_Excerpted passage_:
------------------------------------------------------------------------
A new total hemiface allotransplantation model in rats.

Abstract

Vascularized composite allotransplantation (VCA), a new reconstructive option for patients suffering from extensive facial defects leads to superior functional and aesthetic outcomes compared to the standard autologous reconstruction. Among VCA recipients, each case involves different facial structures and tissues depending on the patient's injury, thus drawing conclusions on the mechanism of immune interactions between the donor and recipient is challenging. This study introduces a new total hemiface VCA model, including scalp, external ear, mystacial pad, premaxilla, upper/lower lids, nose, and upper/lower lips to evaluate the effect of transplantation of multitissue VCA on the recipient's immune response. Ten hemiface allotransplantations were performed in two groups between Lewis-Lewis (isograft) and LBN-Lewis (allograft) rats. Cyclosporine A (CsA) monotherapy was applied in the allograft group to prevent rejection. All flaps survived up to 100 days post-transplant. The mean warm ischemia time was 45 minutes. Histological analysis revealed normal bone, cartilage (ear and nose), conjunctiva, palpebra, and eyelashes. Flow cytometry confirmed donor-specific chimerism for T cells (CD4/RT1(n) and CD8/RT1(n)) and B cells (CD45RA/RT1(n)) in the peripheral blood of all rats in the allotransplantation group. At post-transplant day 7, chimerism levels were at 1.68% for CD4/RT1(n) , 0.46% for CD8/RT1(n) and 0.64% for CD45RA/RT1(n). However, chimerism levels for CD4/RT1(n), CD8/RT1(n), and CD45RA/RT1(n) populations decreased at long-term follow-up (at post-transplant day 100) to 0.08%, 0.04%, and 0.23%, respectively. The feasibility and long-term survival of the new hemiface VCA transplantation model was confirmed, donor-specific chimerism and post-transplant tissue changes were evaluated.
------------------------------------------------------------------------
_The data_:
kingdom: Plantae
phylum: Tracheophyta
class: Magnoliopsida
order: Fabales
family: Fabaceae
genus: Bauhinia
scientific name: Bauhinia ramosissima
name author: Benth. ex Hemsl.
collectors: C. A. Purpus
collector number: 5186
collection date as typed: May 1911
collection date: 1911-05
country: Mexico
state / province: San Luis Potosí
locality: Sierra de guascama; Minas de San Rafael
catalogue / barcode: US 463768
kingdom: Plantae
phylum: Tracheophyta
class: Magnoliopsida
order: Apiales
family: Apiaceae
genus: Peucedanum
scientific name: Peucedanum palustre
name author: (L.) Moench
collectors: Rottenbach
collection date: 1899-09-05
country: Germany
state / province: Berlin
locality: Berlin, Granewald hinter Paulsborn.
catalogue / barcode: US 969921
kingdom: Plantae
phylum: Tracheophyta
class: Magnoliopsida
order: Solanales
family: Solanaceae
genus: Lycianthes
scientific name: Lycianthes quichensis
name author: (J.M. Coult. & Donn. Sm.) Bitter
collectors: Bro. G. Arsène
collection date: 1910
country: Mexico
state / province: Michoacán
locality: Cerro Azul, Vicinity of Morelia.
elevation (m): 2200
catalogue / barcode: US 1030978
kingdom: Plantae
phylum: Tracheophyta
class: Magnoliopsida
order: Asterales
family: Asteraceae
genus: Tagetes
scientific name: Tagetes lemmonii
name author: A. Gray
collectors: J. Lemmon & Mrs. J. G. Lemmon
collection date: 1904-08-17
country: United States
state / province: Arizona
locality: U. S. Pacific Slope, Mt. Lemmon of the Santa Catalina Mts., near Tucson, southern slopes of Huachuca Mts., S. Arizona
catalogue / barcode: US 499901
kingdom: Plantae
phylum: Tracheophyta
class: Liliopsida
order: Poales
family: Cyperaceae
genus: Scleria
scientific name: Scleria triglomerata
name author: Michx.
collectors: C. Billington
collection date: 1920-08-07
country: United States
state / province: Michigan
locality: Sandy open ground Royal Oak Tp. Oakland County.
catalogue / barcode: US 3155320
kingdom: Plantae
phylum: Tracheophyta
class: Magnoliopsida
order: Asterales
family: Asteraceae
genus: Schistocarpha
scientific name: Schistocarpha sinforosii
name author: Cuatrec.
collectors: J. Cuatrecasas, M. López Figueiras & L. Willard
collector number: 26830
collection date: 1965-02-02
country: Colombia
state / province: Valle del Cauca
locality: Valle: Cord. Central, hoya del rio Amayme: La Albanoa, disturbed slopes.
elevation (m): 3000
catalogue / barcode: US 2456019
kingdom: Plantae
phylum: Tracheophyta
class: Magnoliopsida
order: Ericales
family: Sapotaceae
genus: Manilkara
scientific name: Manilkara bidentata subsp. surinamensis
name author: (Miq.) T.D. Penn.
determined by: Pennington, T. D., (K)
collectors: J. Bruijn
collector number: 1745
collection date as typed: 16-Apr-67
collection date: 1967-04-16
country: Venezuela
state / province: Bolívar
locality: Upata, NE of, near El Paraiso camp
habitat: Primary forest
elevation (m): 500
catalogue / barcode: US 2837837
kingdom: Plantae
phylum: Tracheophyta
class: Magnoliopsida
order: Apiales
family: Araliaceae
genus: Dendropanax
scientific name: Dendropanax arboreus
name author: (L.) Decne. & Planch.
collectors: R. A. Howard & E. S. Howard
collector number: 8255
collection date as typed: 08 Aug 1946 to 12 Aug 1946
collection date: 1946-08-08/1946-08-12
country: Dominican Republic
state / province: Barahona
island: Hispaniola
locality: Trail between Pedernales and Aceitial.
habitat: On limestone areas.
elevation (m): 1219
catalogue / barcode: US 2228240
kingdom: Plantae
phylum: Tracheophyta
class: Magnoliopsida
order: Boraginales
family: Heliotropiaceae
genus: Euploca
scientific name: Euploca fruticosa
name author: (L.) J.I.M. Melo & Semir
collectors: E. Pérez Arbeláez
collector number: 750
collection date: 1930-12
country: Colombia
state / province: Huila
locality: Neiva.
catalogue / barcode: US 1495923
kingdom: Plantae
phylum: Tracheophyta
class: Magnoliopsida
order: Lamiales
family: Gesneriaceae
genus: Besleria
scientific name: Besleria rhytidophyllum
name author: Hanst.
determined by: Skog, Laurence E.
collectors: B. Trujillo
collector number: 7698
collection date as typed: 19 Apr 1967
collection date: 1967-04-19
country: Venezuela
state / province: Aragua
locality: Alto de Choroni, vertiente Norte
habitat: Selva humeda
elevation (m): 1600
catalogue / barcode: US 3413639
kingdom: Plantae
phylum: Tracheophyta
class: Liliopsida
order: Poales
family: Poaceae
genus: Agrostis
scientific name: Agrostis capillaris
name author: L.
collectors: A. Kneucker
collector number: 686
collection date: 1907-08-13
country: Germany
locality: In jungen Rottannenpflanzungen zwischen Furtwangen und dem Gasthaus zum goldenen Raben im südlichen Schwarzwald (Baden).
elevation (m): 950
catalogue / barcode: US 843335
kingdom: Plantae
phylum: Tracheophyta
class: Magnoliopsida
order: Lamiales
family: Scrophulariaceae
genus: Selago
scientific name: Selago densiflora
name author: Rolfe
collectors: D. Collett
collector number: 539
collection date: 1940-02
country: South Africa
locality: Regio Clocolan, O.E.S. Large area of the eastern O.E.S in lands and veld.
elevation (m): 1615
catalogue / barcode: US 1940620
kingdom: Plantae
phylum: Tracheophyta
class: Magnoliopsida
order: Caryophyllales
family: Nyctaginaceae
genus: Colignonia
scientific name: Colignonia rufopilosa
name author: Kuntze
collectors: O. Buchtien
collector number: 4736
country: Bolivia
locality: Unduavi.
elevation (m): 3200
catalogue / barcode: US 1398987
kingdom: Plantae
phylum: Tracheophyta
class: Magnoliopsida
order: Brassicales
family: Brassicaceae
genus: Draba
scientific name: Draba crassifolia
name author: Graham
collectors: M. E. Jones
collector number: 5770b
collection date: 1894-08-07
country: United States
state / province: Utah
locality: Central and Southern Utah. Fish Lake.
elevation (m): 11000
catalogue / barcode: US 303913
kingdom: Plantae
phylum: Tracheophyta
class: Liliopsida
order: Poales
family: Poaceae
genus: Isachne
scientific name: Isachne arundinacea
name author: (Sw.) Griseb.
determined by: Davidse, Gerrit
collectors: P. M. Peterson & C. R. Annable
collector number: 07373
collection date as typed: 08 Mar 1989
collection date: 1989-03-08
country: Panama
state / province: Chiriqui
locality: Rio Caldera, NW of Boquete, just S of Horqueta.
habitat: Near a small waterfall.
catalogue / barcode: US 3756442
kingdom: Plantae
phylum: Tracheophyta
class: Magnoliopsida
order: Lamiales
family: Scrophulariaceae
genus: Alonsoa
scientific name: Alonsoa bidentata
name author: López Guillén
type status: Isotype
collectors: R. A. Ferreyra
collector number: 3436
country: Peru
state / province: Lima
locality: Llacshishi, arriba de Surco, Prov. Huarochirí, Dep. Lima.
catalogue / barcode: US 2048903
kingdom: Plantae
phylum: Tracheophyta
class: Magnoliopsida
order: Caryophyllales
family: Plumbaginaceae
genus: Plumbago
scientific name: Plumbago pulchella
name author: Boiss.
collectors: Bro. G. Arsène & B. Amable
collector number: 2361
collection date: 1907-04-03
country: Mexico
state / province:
------------------------------------------------------------------------
_Task to carry out_: Please summarize the hemiface transplantation abstract in two sentences.

_Written answer_: The study introduces a new total hemiface allotransplantation model in rats, covering structures such as the scalp, external ear, nose, eyelids and lips, with ten transplants performed between Lewis-Lewis (isograft) and LBN-Lewis (allograft) rats and Cyclosporine A monotherapy given to the allograft group. All flaps survived up to 100 days, histology showed normal tissues, and flow cytometry confirmed donor-specific T- and B-cell chimerism that decreased from day 7 to day 100.